■ Goal A
Edit the passage on bearing oil viscosity from "Using this method" up to and including "from the bearing.", putting "lubricant temperature" in place of "oil temperature".
■ Goal B
For each statement, answer yes or no on whether it agrees with the passage on bearing oil viscosity, and quote the words that decide it. (i) For low-speed, heavily loaded journal bearings, the optimum viscosity may reach 95 cSt. (ii) The oil inside the pipes is generally cooler than the outer metal surface of the pipe. (iii) An oil that is too high in viscosity can make cavitation more likely.

■ Extract to read
----------------

The optimum viscosity at operating temperature is 22 to 35 cSt, for moderate-speed bearings if no shock loading occurs. The optimum viscosity may be as high as 95 cSt for low-speed, heavily loaded or shock-loaded journal bearings.
Using this method requires some knowledge of the oil temperature within the bearing under operating conditions, which can be difficult to determine. Fortunately, an accurate oil temperature is not needed for most viscosity determinations. It is common to determine the temperature of the outer surface of the pipes carrying oil to and away from the bearing.
The temperature of the oil inside of the pipes will generally be higher (5 to 10°C, 10 to 18°F) than the outer metal surface of the pipe. The oil temperature within the bearing can be taken as the average of the oil entering versus the temperature exiting the bearing.4
A third and more complex method is to calculate the oil viscosity needed to obtain a satisfactory oil film thickness. Persons wishing to learn more about this method should seek information regarding the Sommerfeld equation and either eccentricity ratios or Reynolds Numbers.4
If the oil selected is too low in viscosity, heat will generate due to an insufficient film thickness and some metal-to-metal contact will occur. If the oil is too high in viscosity, heat will again be generated, but due to the internal fluid friction created within the oil. Selecting an oil which is too high in viscosity can also increase the likelihood of cavitation.

----------------

(Collected data entries)
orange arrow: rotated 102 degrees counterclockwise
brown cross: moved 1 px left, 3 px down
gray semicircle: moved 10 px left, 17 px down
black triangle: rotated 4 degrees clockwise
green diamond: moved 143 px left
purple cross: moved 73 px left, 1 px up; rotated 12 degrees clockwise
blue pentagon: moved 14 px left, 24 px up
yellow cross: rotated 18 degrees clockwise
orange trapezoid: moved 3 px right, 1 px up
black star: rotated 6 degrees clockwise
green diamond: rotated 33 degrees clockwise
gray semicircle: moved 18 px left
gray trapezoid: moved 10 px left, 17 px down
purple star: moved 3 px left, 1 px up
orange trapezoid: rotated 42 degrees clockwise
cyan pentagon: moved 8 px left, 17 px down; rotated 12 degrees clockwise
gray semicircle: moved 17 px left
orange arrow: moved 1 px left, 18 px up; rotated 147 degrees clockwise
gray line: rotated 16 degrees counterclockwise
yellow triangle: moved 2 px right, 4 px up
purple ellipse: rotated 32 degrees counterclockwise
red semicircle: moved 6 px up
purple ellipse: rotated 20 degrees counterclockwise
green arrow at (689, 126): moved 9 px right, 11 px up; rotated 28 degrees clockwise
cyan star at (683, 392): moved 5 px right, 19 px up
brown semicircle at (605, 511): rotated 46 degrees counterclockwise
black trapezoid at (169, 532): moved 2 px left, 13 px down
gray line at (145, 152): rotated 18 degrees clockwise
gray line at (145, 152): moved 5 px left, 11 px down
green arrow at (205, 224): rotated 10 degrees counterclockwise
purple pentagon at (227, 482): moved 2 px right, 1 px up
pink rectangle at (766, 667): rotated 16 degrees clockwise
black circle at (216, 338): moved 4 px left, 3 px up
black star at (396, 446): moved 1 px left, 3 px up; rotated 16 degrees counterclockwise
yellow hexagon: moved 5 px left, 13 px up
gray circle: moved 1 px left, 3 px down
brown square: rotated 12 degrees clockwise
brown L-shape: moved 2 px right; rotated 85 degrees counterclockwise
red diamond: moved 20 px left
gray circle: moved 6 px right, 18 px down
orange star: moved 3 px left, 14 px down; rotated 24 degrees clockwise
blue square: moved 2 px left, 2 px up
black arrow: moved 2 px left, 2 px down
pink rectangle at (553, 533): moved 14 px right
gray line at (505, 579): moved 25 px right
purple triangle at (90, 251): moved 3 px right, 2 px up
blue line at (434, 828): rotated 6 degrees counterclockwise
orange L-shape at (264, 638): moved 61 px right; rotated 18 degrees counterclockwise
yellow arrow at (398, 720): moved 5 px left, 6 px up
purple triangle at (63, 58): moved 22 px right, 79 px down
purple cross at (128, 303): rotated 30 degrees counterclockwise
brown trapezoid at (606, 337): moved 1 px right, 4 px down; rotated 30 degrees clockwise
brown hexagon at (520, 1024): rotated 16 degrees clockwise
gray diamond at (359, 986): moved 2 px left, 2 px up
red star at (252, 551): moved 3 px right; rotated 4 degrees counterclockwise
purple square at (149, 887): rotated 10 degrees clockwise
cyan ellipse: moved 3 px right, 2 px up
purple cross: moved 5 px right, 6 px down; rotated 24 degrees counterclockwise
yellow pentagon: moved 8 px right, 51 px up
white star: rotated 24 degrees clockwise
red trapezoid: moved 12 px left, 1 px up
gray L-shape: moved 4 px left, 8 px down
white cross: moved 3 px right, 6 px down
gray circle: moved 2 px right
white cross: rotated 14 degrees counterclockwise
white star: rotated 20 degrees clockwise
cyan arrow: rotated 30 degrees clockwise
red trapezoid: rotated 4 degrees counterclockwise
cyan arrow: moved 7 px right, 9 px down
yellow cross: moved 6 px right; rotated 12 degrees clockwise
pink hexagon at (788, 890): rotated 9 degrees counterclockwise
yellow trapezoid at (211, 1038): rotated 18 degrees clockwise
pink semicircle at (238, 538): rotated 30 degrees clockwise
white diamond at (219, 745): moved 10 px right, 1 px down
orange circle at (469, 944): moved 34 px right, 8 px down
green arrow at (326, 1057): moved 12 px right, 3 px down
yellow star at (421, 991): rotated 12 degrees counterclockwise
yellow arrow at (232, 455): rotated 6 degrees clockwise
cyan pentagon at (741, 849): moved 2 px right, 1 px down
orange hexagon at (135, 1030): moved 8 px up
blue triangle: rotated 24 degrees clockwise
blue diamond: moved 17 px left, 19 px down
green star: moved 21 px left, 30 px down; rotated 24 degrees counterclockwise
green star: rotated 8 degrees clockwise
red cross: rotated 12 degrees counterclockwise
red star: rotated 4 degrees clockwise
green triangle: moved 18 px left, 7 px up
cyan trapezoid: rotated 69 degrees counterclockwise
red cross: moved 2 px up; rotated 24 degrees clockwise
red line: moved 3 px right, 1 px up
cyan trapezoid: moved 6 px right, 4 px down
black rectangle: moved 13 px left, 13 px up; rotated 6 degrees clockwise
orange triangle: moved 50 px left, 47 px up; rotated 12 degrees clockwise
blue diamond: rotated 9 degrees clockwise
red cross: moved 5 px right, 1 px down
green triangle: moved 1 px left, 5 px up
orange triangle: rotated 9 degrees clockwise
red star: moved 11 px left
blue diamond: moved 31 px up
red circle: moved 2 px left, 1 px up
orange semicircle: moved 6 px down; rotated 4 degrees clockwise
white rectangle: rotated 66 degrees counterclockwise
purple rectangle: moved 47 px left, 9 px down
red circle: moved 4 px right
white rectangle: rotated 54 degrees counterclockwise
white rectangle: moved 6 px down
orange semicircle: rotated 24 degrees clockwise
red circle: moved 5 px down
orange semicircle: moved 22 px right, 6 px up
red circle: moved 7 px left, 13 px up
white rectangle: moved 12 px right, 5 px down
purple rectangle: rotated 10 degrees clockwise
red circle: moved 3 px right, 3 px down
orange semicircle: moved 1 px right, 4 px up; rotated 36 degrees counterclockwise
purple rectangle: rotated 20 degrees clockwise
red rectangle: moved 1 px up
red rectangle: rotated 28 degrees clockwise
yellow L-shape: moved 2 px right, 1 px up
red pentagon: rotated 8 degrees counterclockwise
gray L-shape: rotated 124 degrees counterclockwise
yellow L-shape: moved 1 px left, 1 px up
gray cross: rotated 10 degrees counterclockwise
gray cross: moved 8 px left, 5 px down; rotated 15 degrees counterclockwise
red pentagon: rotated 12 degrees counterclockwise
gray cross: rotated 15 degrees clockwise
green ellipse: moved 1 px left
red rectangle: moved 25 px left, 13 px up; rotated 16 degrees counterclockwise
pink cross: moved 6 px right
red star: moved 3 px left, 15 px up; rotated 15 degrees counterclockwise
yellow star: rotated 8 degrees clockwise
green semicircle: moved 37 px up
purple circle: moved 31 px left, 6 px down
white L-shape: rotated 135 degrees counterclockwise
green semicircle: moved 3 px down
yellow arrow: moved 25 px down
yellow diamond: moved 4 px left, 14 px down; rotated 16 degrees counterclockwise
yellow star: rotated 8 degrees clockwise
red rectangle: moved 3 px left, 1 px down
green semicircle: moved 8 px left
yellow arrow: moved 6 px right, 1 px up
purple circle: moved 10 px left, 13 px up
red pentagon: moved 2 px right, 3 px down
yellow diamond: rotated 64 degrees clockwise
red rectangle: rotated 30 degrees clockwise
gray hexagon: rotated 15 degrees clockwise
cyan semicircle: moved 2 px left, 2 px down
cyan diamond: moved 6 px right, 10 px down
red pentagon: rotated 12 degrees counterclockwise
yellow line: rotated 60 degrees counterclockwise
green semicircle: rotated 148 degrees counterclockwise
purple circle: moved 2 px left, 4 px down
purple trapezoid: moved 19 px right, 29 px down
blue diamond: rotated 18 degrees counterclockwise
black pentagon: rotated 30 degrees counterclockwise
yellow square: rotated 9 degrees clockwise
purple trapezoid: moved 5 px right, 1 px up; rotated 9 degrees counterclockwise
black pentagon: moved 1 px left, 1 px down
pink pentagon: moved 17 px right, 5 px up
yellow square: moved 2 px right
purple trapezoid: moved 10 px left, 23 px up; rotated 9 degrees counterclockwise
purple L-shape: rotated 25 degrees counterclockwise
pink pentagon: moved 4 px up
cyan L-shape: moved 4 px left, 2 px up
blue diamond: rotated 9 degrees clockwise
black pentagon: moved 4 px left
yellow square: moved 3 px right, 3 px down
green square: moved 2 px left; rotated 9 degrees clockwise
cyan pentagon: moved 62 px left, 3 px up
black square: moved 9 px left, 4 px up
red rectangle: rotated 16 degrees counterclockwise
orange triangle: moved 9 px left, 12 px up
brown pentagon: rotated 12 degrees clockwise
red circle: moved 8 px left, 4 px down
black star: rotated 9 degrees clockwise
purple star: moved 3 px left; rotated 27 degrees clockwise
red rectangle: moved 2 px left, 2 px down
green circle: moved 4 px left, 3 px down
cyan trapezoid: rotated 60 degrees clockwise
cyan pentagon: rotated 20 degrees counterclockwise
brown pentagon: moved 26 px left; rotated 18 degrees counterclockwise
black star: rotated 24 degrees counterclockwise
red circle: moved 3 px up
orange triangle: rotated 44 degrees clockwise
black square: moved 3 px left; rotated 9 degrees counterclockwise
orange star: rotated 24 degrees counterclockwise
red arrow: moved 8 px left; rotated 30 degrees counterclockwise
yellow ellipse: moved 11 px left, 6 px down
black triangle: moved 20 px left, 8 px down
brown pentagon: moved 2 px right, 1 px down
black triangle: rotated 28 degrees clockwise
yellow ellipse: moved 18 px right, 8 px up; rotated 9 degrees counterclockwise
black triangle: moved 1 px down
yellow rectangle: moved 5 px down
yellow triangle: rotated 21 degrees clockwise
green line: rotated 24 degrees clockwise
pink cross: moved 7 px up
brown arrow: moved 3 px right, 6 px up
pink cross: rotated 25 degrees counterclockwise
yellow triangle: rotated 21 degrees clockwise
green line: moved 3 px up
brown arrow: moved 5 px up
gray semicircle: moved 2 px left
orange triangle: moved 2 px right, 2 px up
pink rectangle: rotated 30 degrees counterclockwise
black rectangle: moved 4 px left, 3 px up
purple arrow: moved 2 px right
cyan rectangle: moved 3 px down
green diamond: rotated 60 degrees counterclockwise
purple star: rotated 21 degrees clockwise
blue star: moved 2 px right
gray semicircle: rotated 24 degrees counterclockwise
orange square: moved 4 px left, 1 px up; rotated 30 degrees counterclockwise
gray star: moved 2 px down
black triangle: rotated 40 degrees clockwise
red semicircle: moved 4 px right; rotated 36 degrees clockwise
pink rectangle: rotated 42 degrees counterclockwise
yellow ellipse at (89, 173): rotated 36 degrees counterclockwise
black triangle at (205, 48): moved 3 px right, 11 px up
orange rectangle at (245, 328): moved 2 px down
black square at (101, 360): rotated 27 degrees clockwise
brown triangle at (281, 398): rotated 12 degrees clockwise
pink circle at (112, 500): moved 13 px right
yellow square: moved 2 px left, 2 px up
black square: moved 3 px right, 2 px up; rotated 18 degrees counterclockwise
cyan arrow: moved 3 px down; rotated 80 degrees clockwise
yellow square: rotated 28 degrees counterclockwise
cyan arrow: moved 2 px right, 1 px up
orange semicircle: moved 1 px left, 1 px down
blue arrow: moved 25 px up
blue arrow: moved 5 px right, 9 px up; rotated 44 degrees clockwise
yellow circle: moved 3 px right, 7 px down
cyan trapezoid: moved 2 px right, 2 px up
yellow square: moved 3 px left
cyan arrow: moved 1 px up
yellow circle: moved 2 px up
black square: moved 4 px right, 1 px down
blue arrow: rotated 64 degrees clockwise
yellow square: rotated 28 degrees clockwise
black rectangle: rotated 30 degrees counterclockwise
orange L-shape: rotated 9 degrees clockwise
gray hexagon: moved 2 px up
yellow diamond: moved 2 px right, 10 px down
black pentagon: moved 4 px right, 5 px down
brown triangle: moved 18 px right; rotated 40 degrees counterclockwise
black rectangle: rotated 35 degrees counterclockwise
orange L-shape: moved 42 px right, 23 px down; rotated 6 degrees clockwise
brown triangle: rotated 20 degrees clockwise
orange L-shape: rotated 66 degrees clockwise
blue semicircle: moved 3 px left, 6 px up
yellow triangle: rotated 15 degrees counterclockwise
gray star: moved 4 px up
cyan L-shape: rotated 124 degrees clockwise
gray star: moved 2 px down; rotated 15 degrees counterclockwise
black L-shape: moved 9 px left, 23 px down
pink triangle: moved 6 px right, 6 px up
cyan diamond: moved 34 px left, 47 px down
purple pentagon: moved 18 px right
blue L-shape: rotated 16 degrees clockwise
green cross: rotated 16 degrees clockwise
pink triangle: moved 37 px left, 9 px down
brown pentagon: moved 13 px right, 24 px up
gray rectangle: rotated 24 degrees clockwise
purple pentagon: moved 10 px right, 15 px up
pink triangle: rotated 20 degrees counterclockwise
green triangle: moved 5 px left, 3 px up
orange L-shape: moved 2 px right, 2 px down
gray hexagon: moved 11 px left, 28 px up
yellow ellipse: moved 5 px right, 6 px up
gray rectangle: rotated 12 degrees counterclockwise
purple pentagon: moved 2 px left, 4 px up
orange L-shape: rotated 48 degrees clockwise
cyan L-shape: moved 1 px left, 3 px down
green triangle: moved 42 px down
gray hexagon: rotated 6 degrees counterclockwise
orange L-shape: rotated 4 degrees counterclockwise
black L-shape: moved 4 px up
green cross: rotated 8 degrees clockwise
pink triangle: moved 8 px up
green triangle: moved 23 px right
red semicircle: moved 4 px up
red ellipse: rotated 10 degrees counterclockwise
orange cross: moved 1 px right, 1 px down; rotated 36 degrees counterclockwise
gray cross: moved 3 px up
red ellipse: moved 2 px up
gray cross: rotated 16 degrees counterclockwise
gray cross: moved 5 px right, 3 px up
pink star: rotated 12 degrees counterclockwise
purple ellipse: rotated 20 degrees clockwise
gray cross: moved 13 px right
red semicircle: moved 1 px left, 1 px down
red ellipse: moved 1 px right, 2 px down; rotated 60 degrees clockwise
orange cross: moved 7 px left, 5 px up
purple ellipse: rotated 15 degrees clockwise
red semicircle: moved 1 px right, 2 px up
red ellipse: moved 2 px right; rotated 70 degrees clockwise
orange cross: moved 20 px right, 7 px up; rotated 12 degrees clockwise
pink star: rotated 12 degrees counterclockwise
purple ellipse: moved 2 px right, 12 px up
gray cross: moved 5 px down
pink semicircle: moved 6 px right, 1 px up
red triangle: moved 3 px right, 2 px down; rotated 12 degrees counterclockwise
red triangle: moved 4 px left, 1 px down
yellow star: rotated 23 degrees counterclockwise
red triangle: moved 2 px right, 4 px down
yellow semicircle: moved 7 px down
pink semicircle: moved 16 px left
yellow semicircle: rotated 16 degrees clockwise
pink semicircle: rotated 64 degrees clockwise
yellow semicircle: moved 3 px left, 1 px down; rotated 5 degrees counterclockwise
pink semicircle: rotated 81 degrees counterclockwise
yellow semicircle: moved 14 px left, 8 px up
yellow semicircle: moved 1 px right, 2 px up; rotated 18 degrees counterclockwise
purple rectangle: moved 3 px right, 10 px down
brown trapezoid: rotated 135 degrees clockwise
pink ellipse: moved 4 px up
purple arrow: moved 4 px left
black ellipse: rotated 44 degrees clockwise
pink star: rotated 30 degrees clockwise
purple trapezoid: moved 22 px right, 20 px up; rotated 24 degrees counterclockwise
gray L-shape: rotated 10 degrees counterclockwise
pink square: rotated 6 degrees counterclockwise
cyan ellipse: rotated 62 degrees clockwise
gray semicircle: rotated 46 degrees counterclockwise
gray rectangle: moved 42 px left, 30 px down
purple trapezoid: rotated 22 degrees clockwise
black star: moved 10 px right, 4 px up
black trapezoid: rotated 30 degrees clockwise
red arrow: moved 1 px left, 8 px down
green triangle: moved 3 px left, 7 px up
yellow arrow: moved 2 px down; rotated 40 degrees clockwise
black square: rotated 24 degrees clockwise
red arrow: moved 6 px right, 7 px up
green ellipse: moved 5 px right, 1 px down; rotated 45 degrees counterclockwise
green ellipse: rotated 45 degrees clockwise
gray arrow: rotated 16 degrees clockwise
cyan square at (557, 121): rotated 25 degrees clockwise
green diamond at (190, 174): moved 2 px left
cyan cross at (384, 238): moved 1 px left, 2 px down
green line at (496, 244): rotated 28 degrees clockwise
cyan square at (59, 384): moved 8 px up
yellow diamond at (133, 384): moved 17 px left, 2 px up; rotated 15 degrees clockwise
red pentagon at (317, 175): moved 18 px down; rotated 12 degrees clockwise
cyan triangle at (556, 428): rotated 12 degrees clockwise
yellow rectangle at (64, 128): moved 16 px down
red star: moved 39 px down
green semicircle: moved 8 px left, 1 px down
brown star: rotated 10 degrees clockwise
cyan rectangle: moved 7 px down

----------------

■ Correct output A
Using this method requires some knowledge of the lubricant temperature within the bearing under operating conditions, which can be difficult to determine. Fortunately, an accurate lubricant temperature is not needed for most viscosity determinations. It is common to determine the temperature of the outer surface of the pipes carrying oil to and away from the bearing.

■ Correct output B
(i) Yes: "The optimum viscosity may be as high as 95 cSt for low-speed, heavily loaded or shock-loaded journal bearings."
(ii) No: "The temperature of the oil inside of the pipes will generally be higher (5 to 10°C, 10 to 18°F) than the outer metal surface of the pipe."
(iii) Yes: "Selecting an oil which is too high in viscosity can also increase the likelihood of cavitation."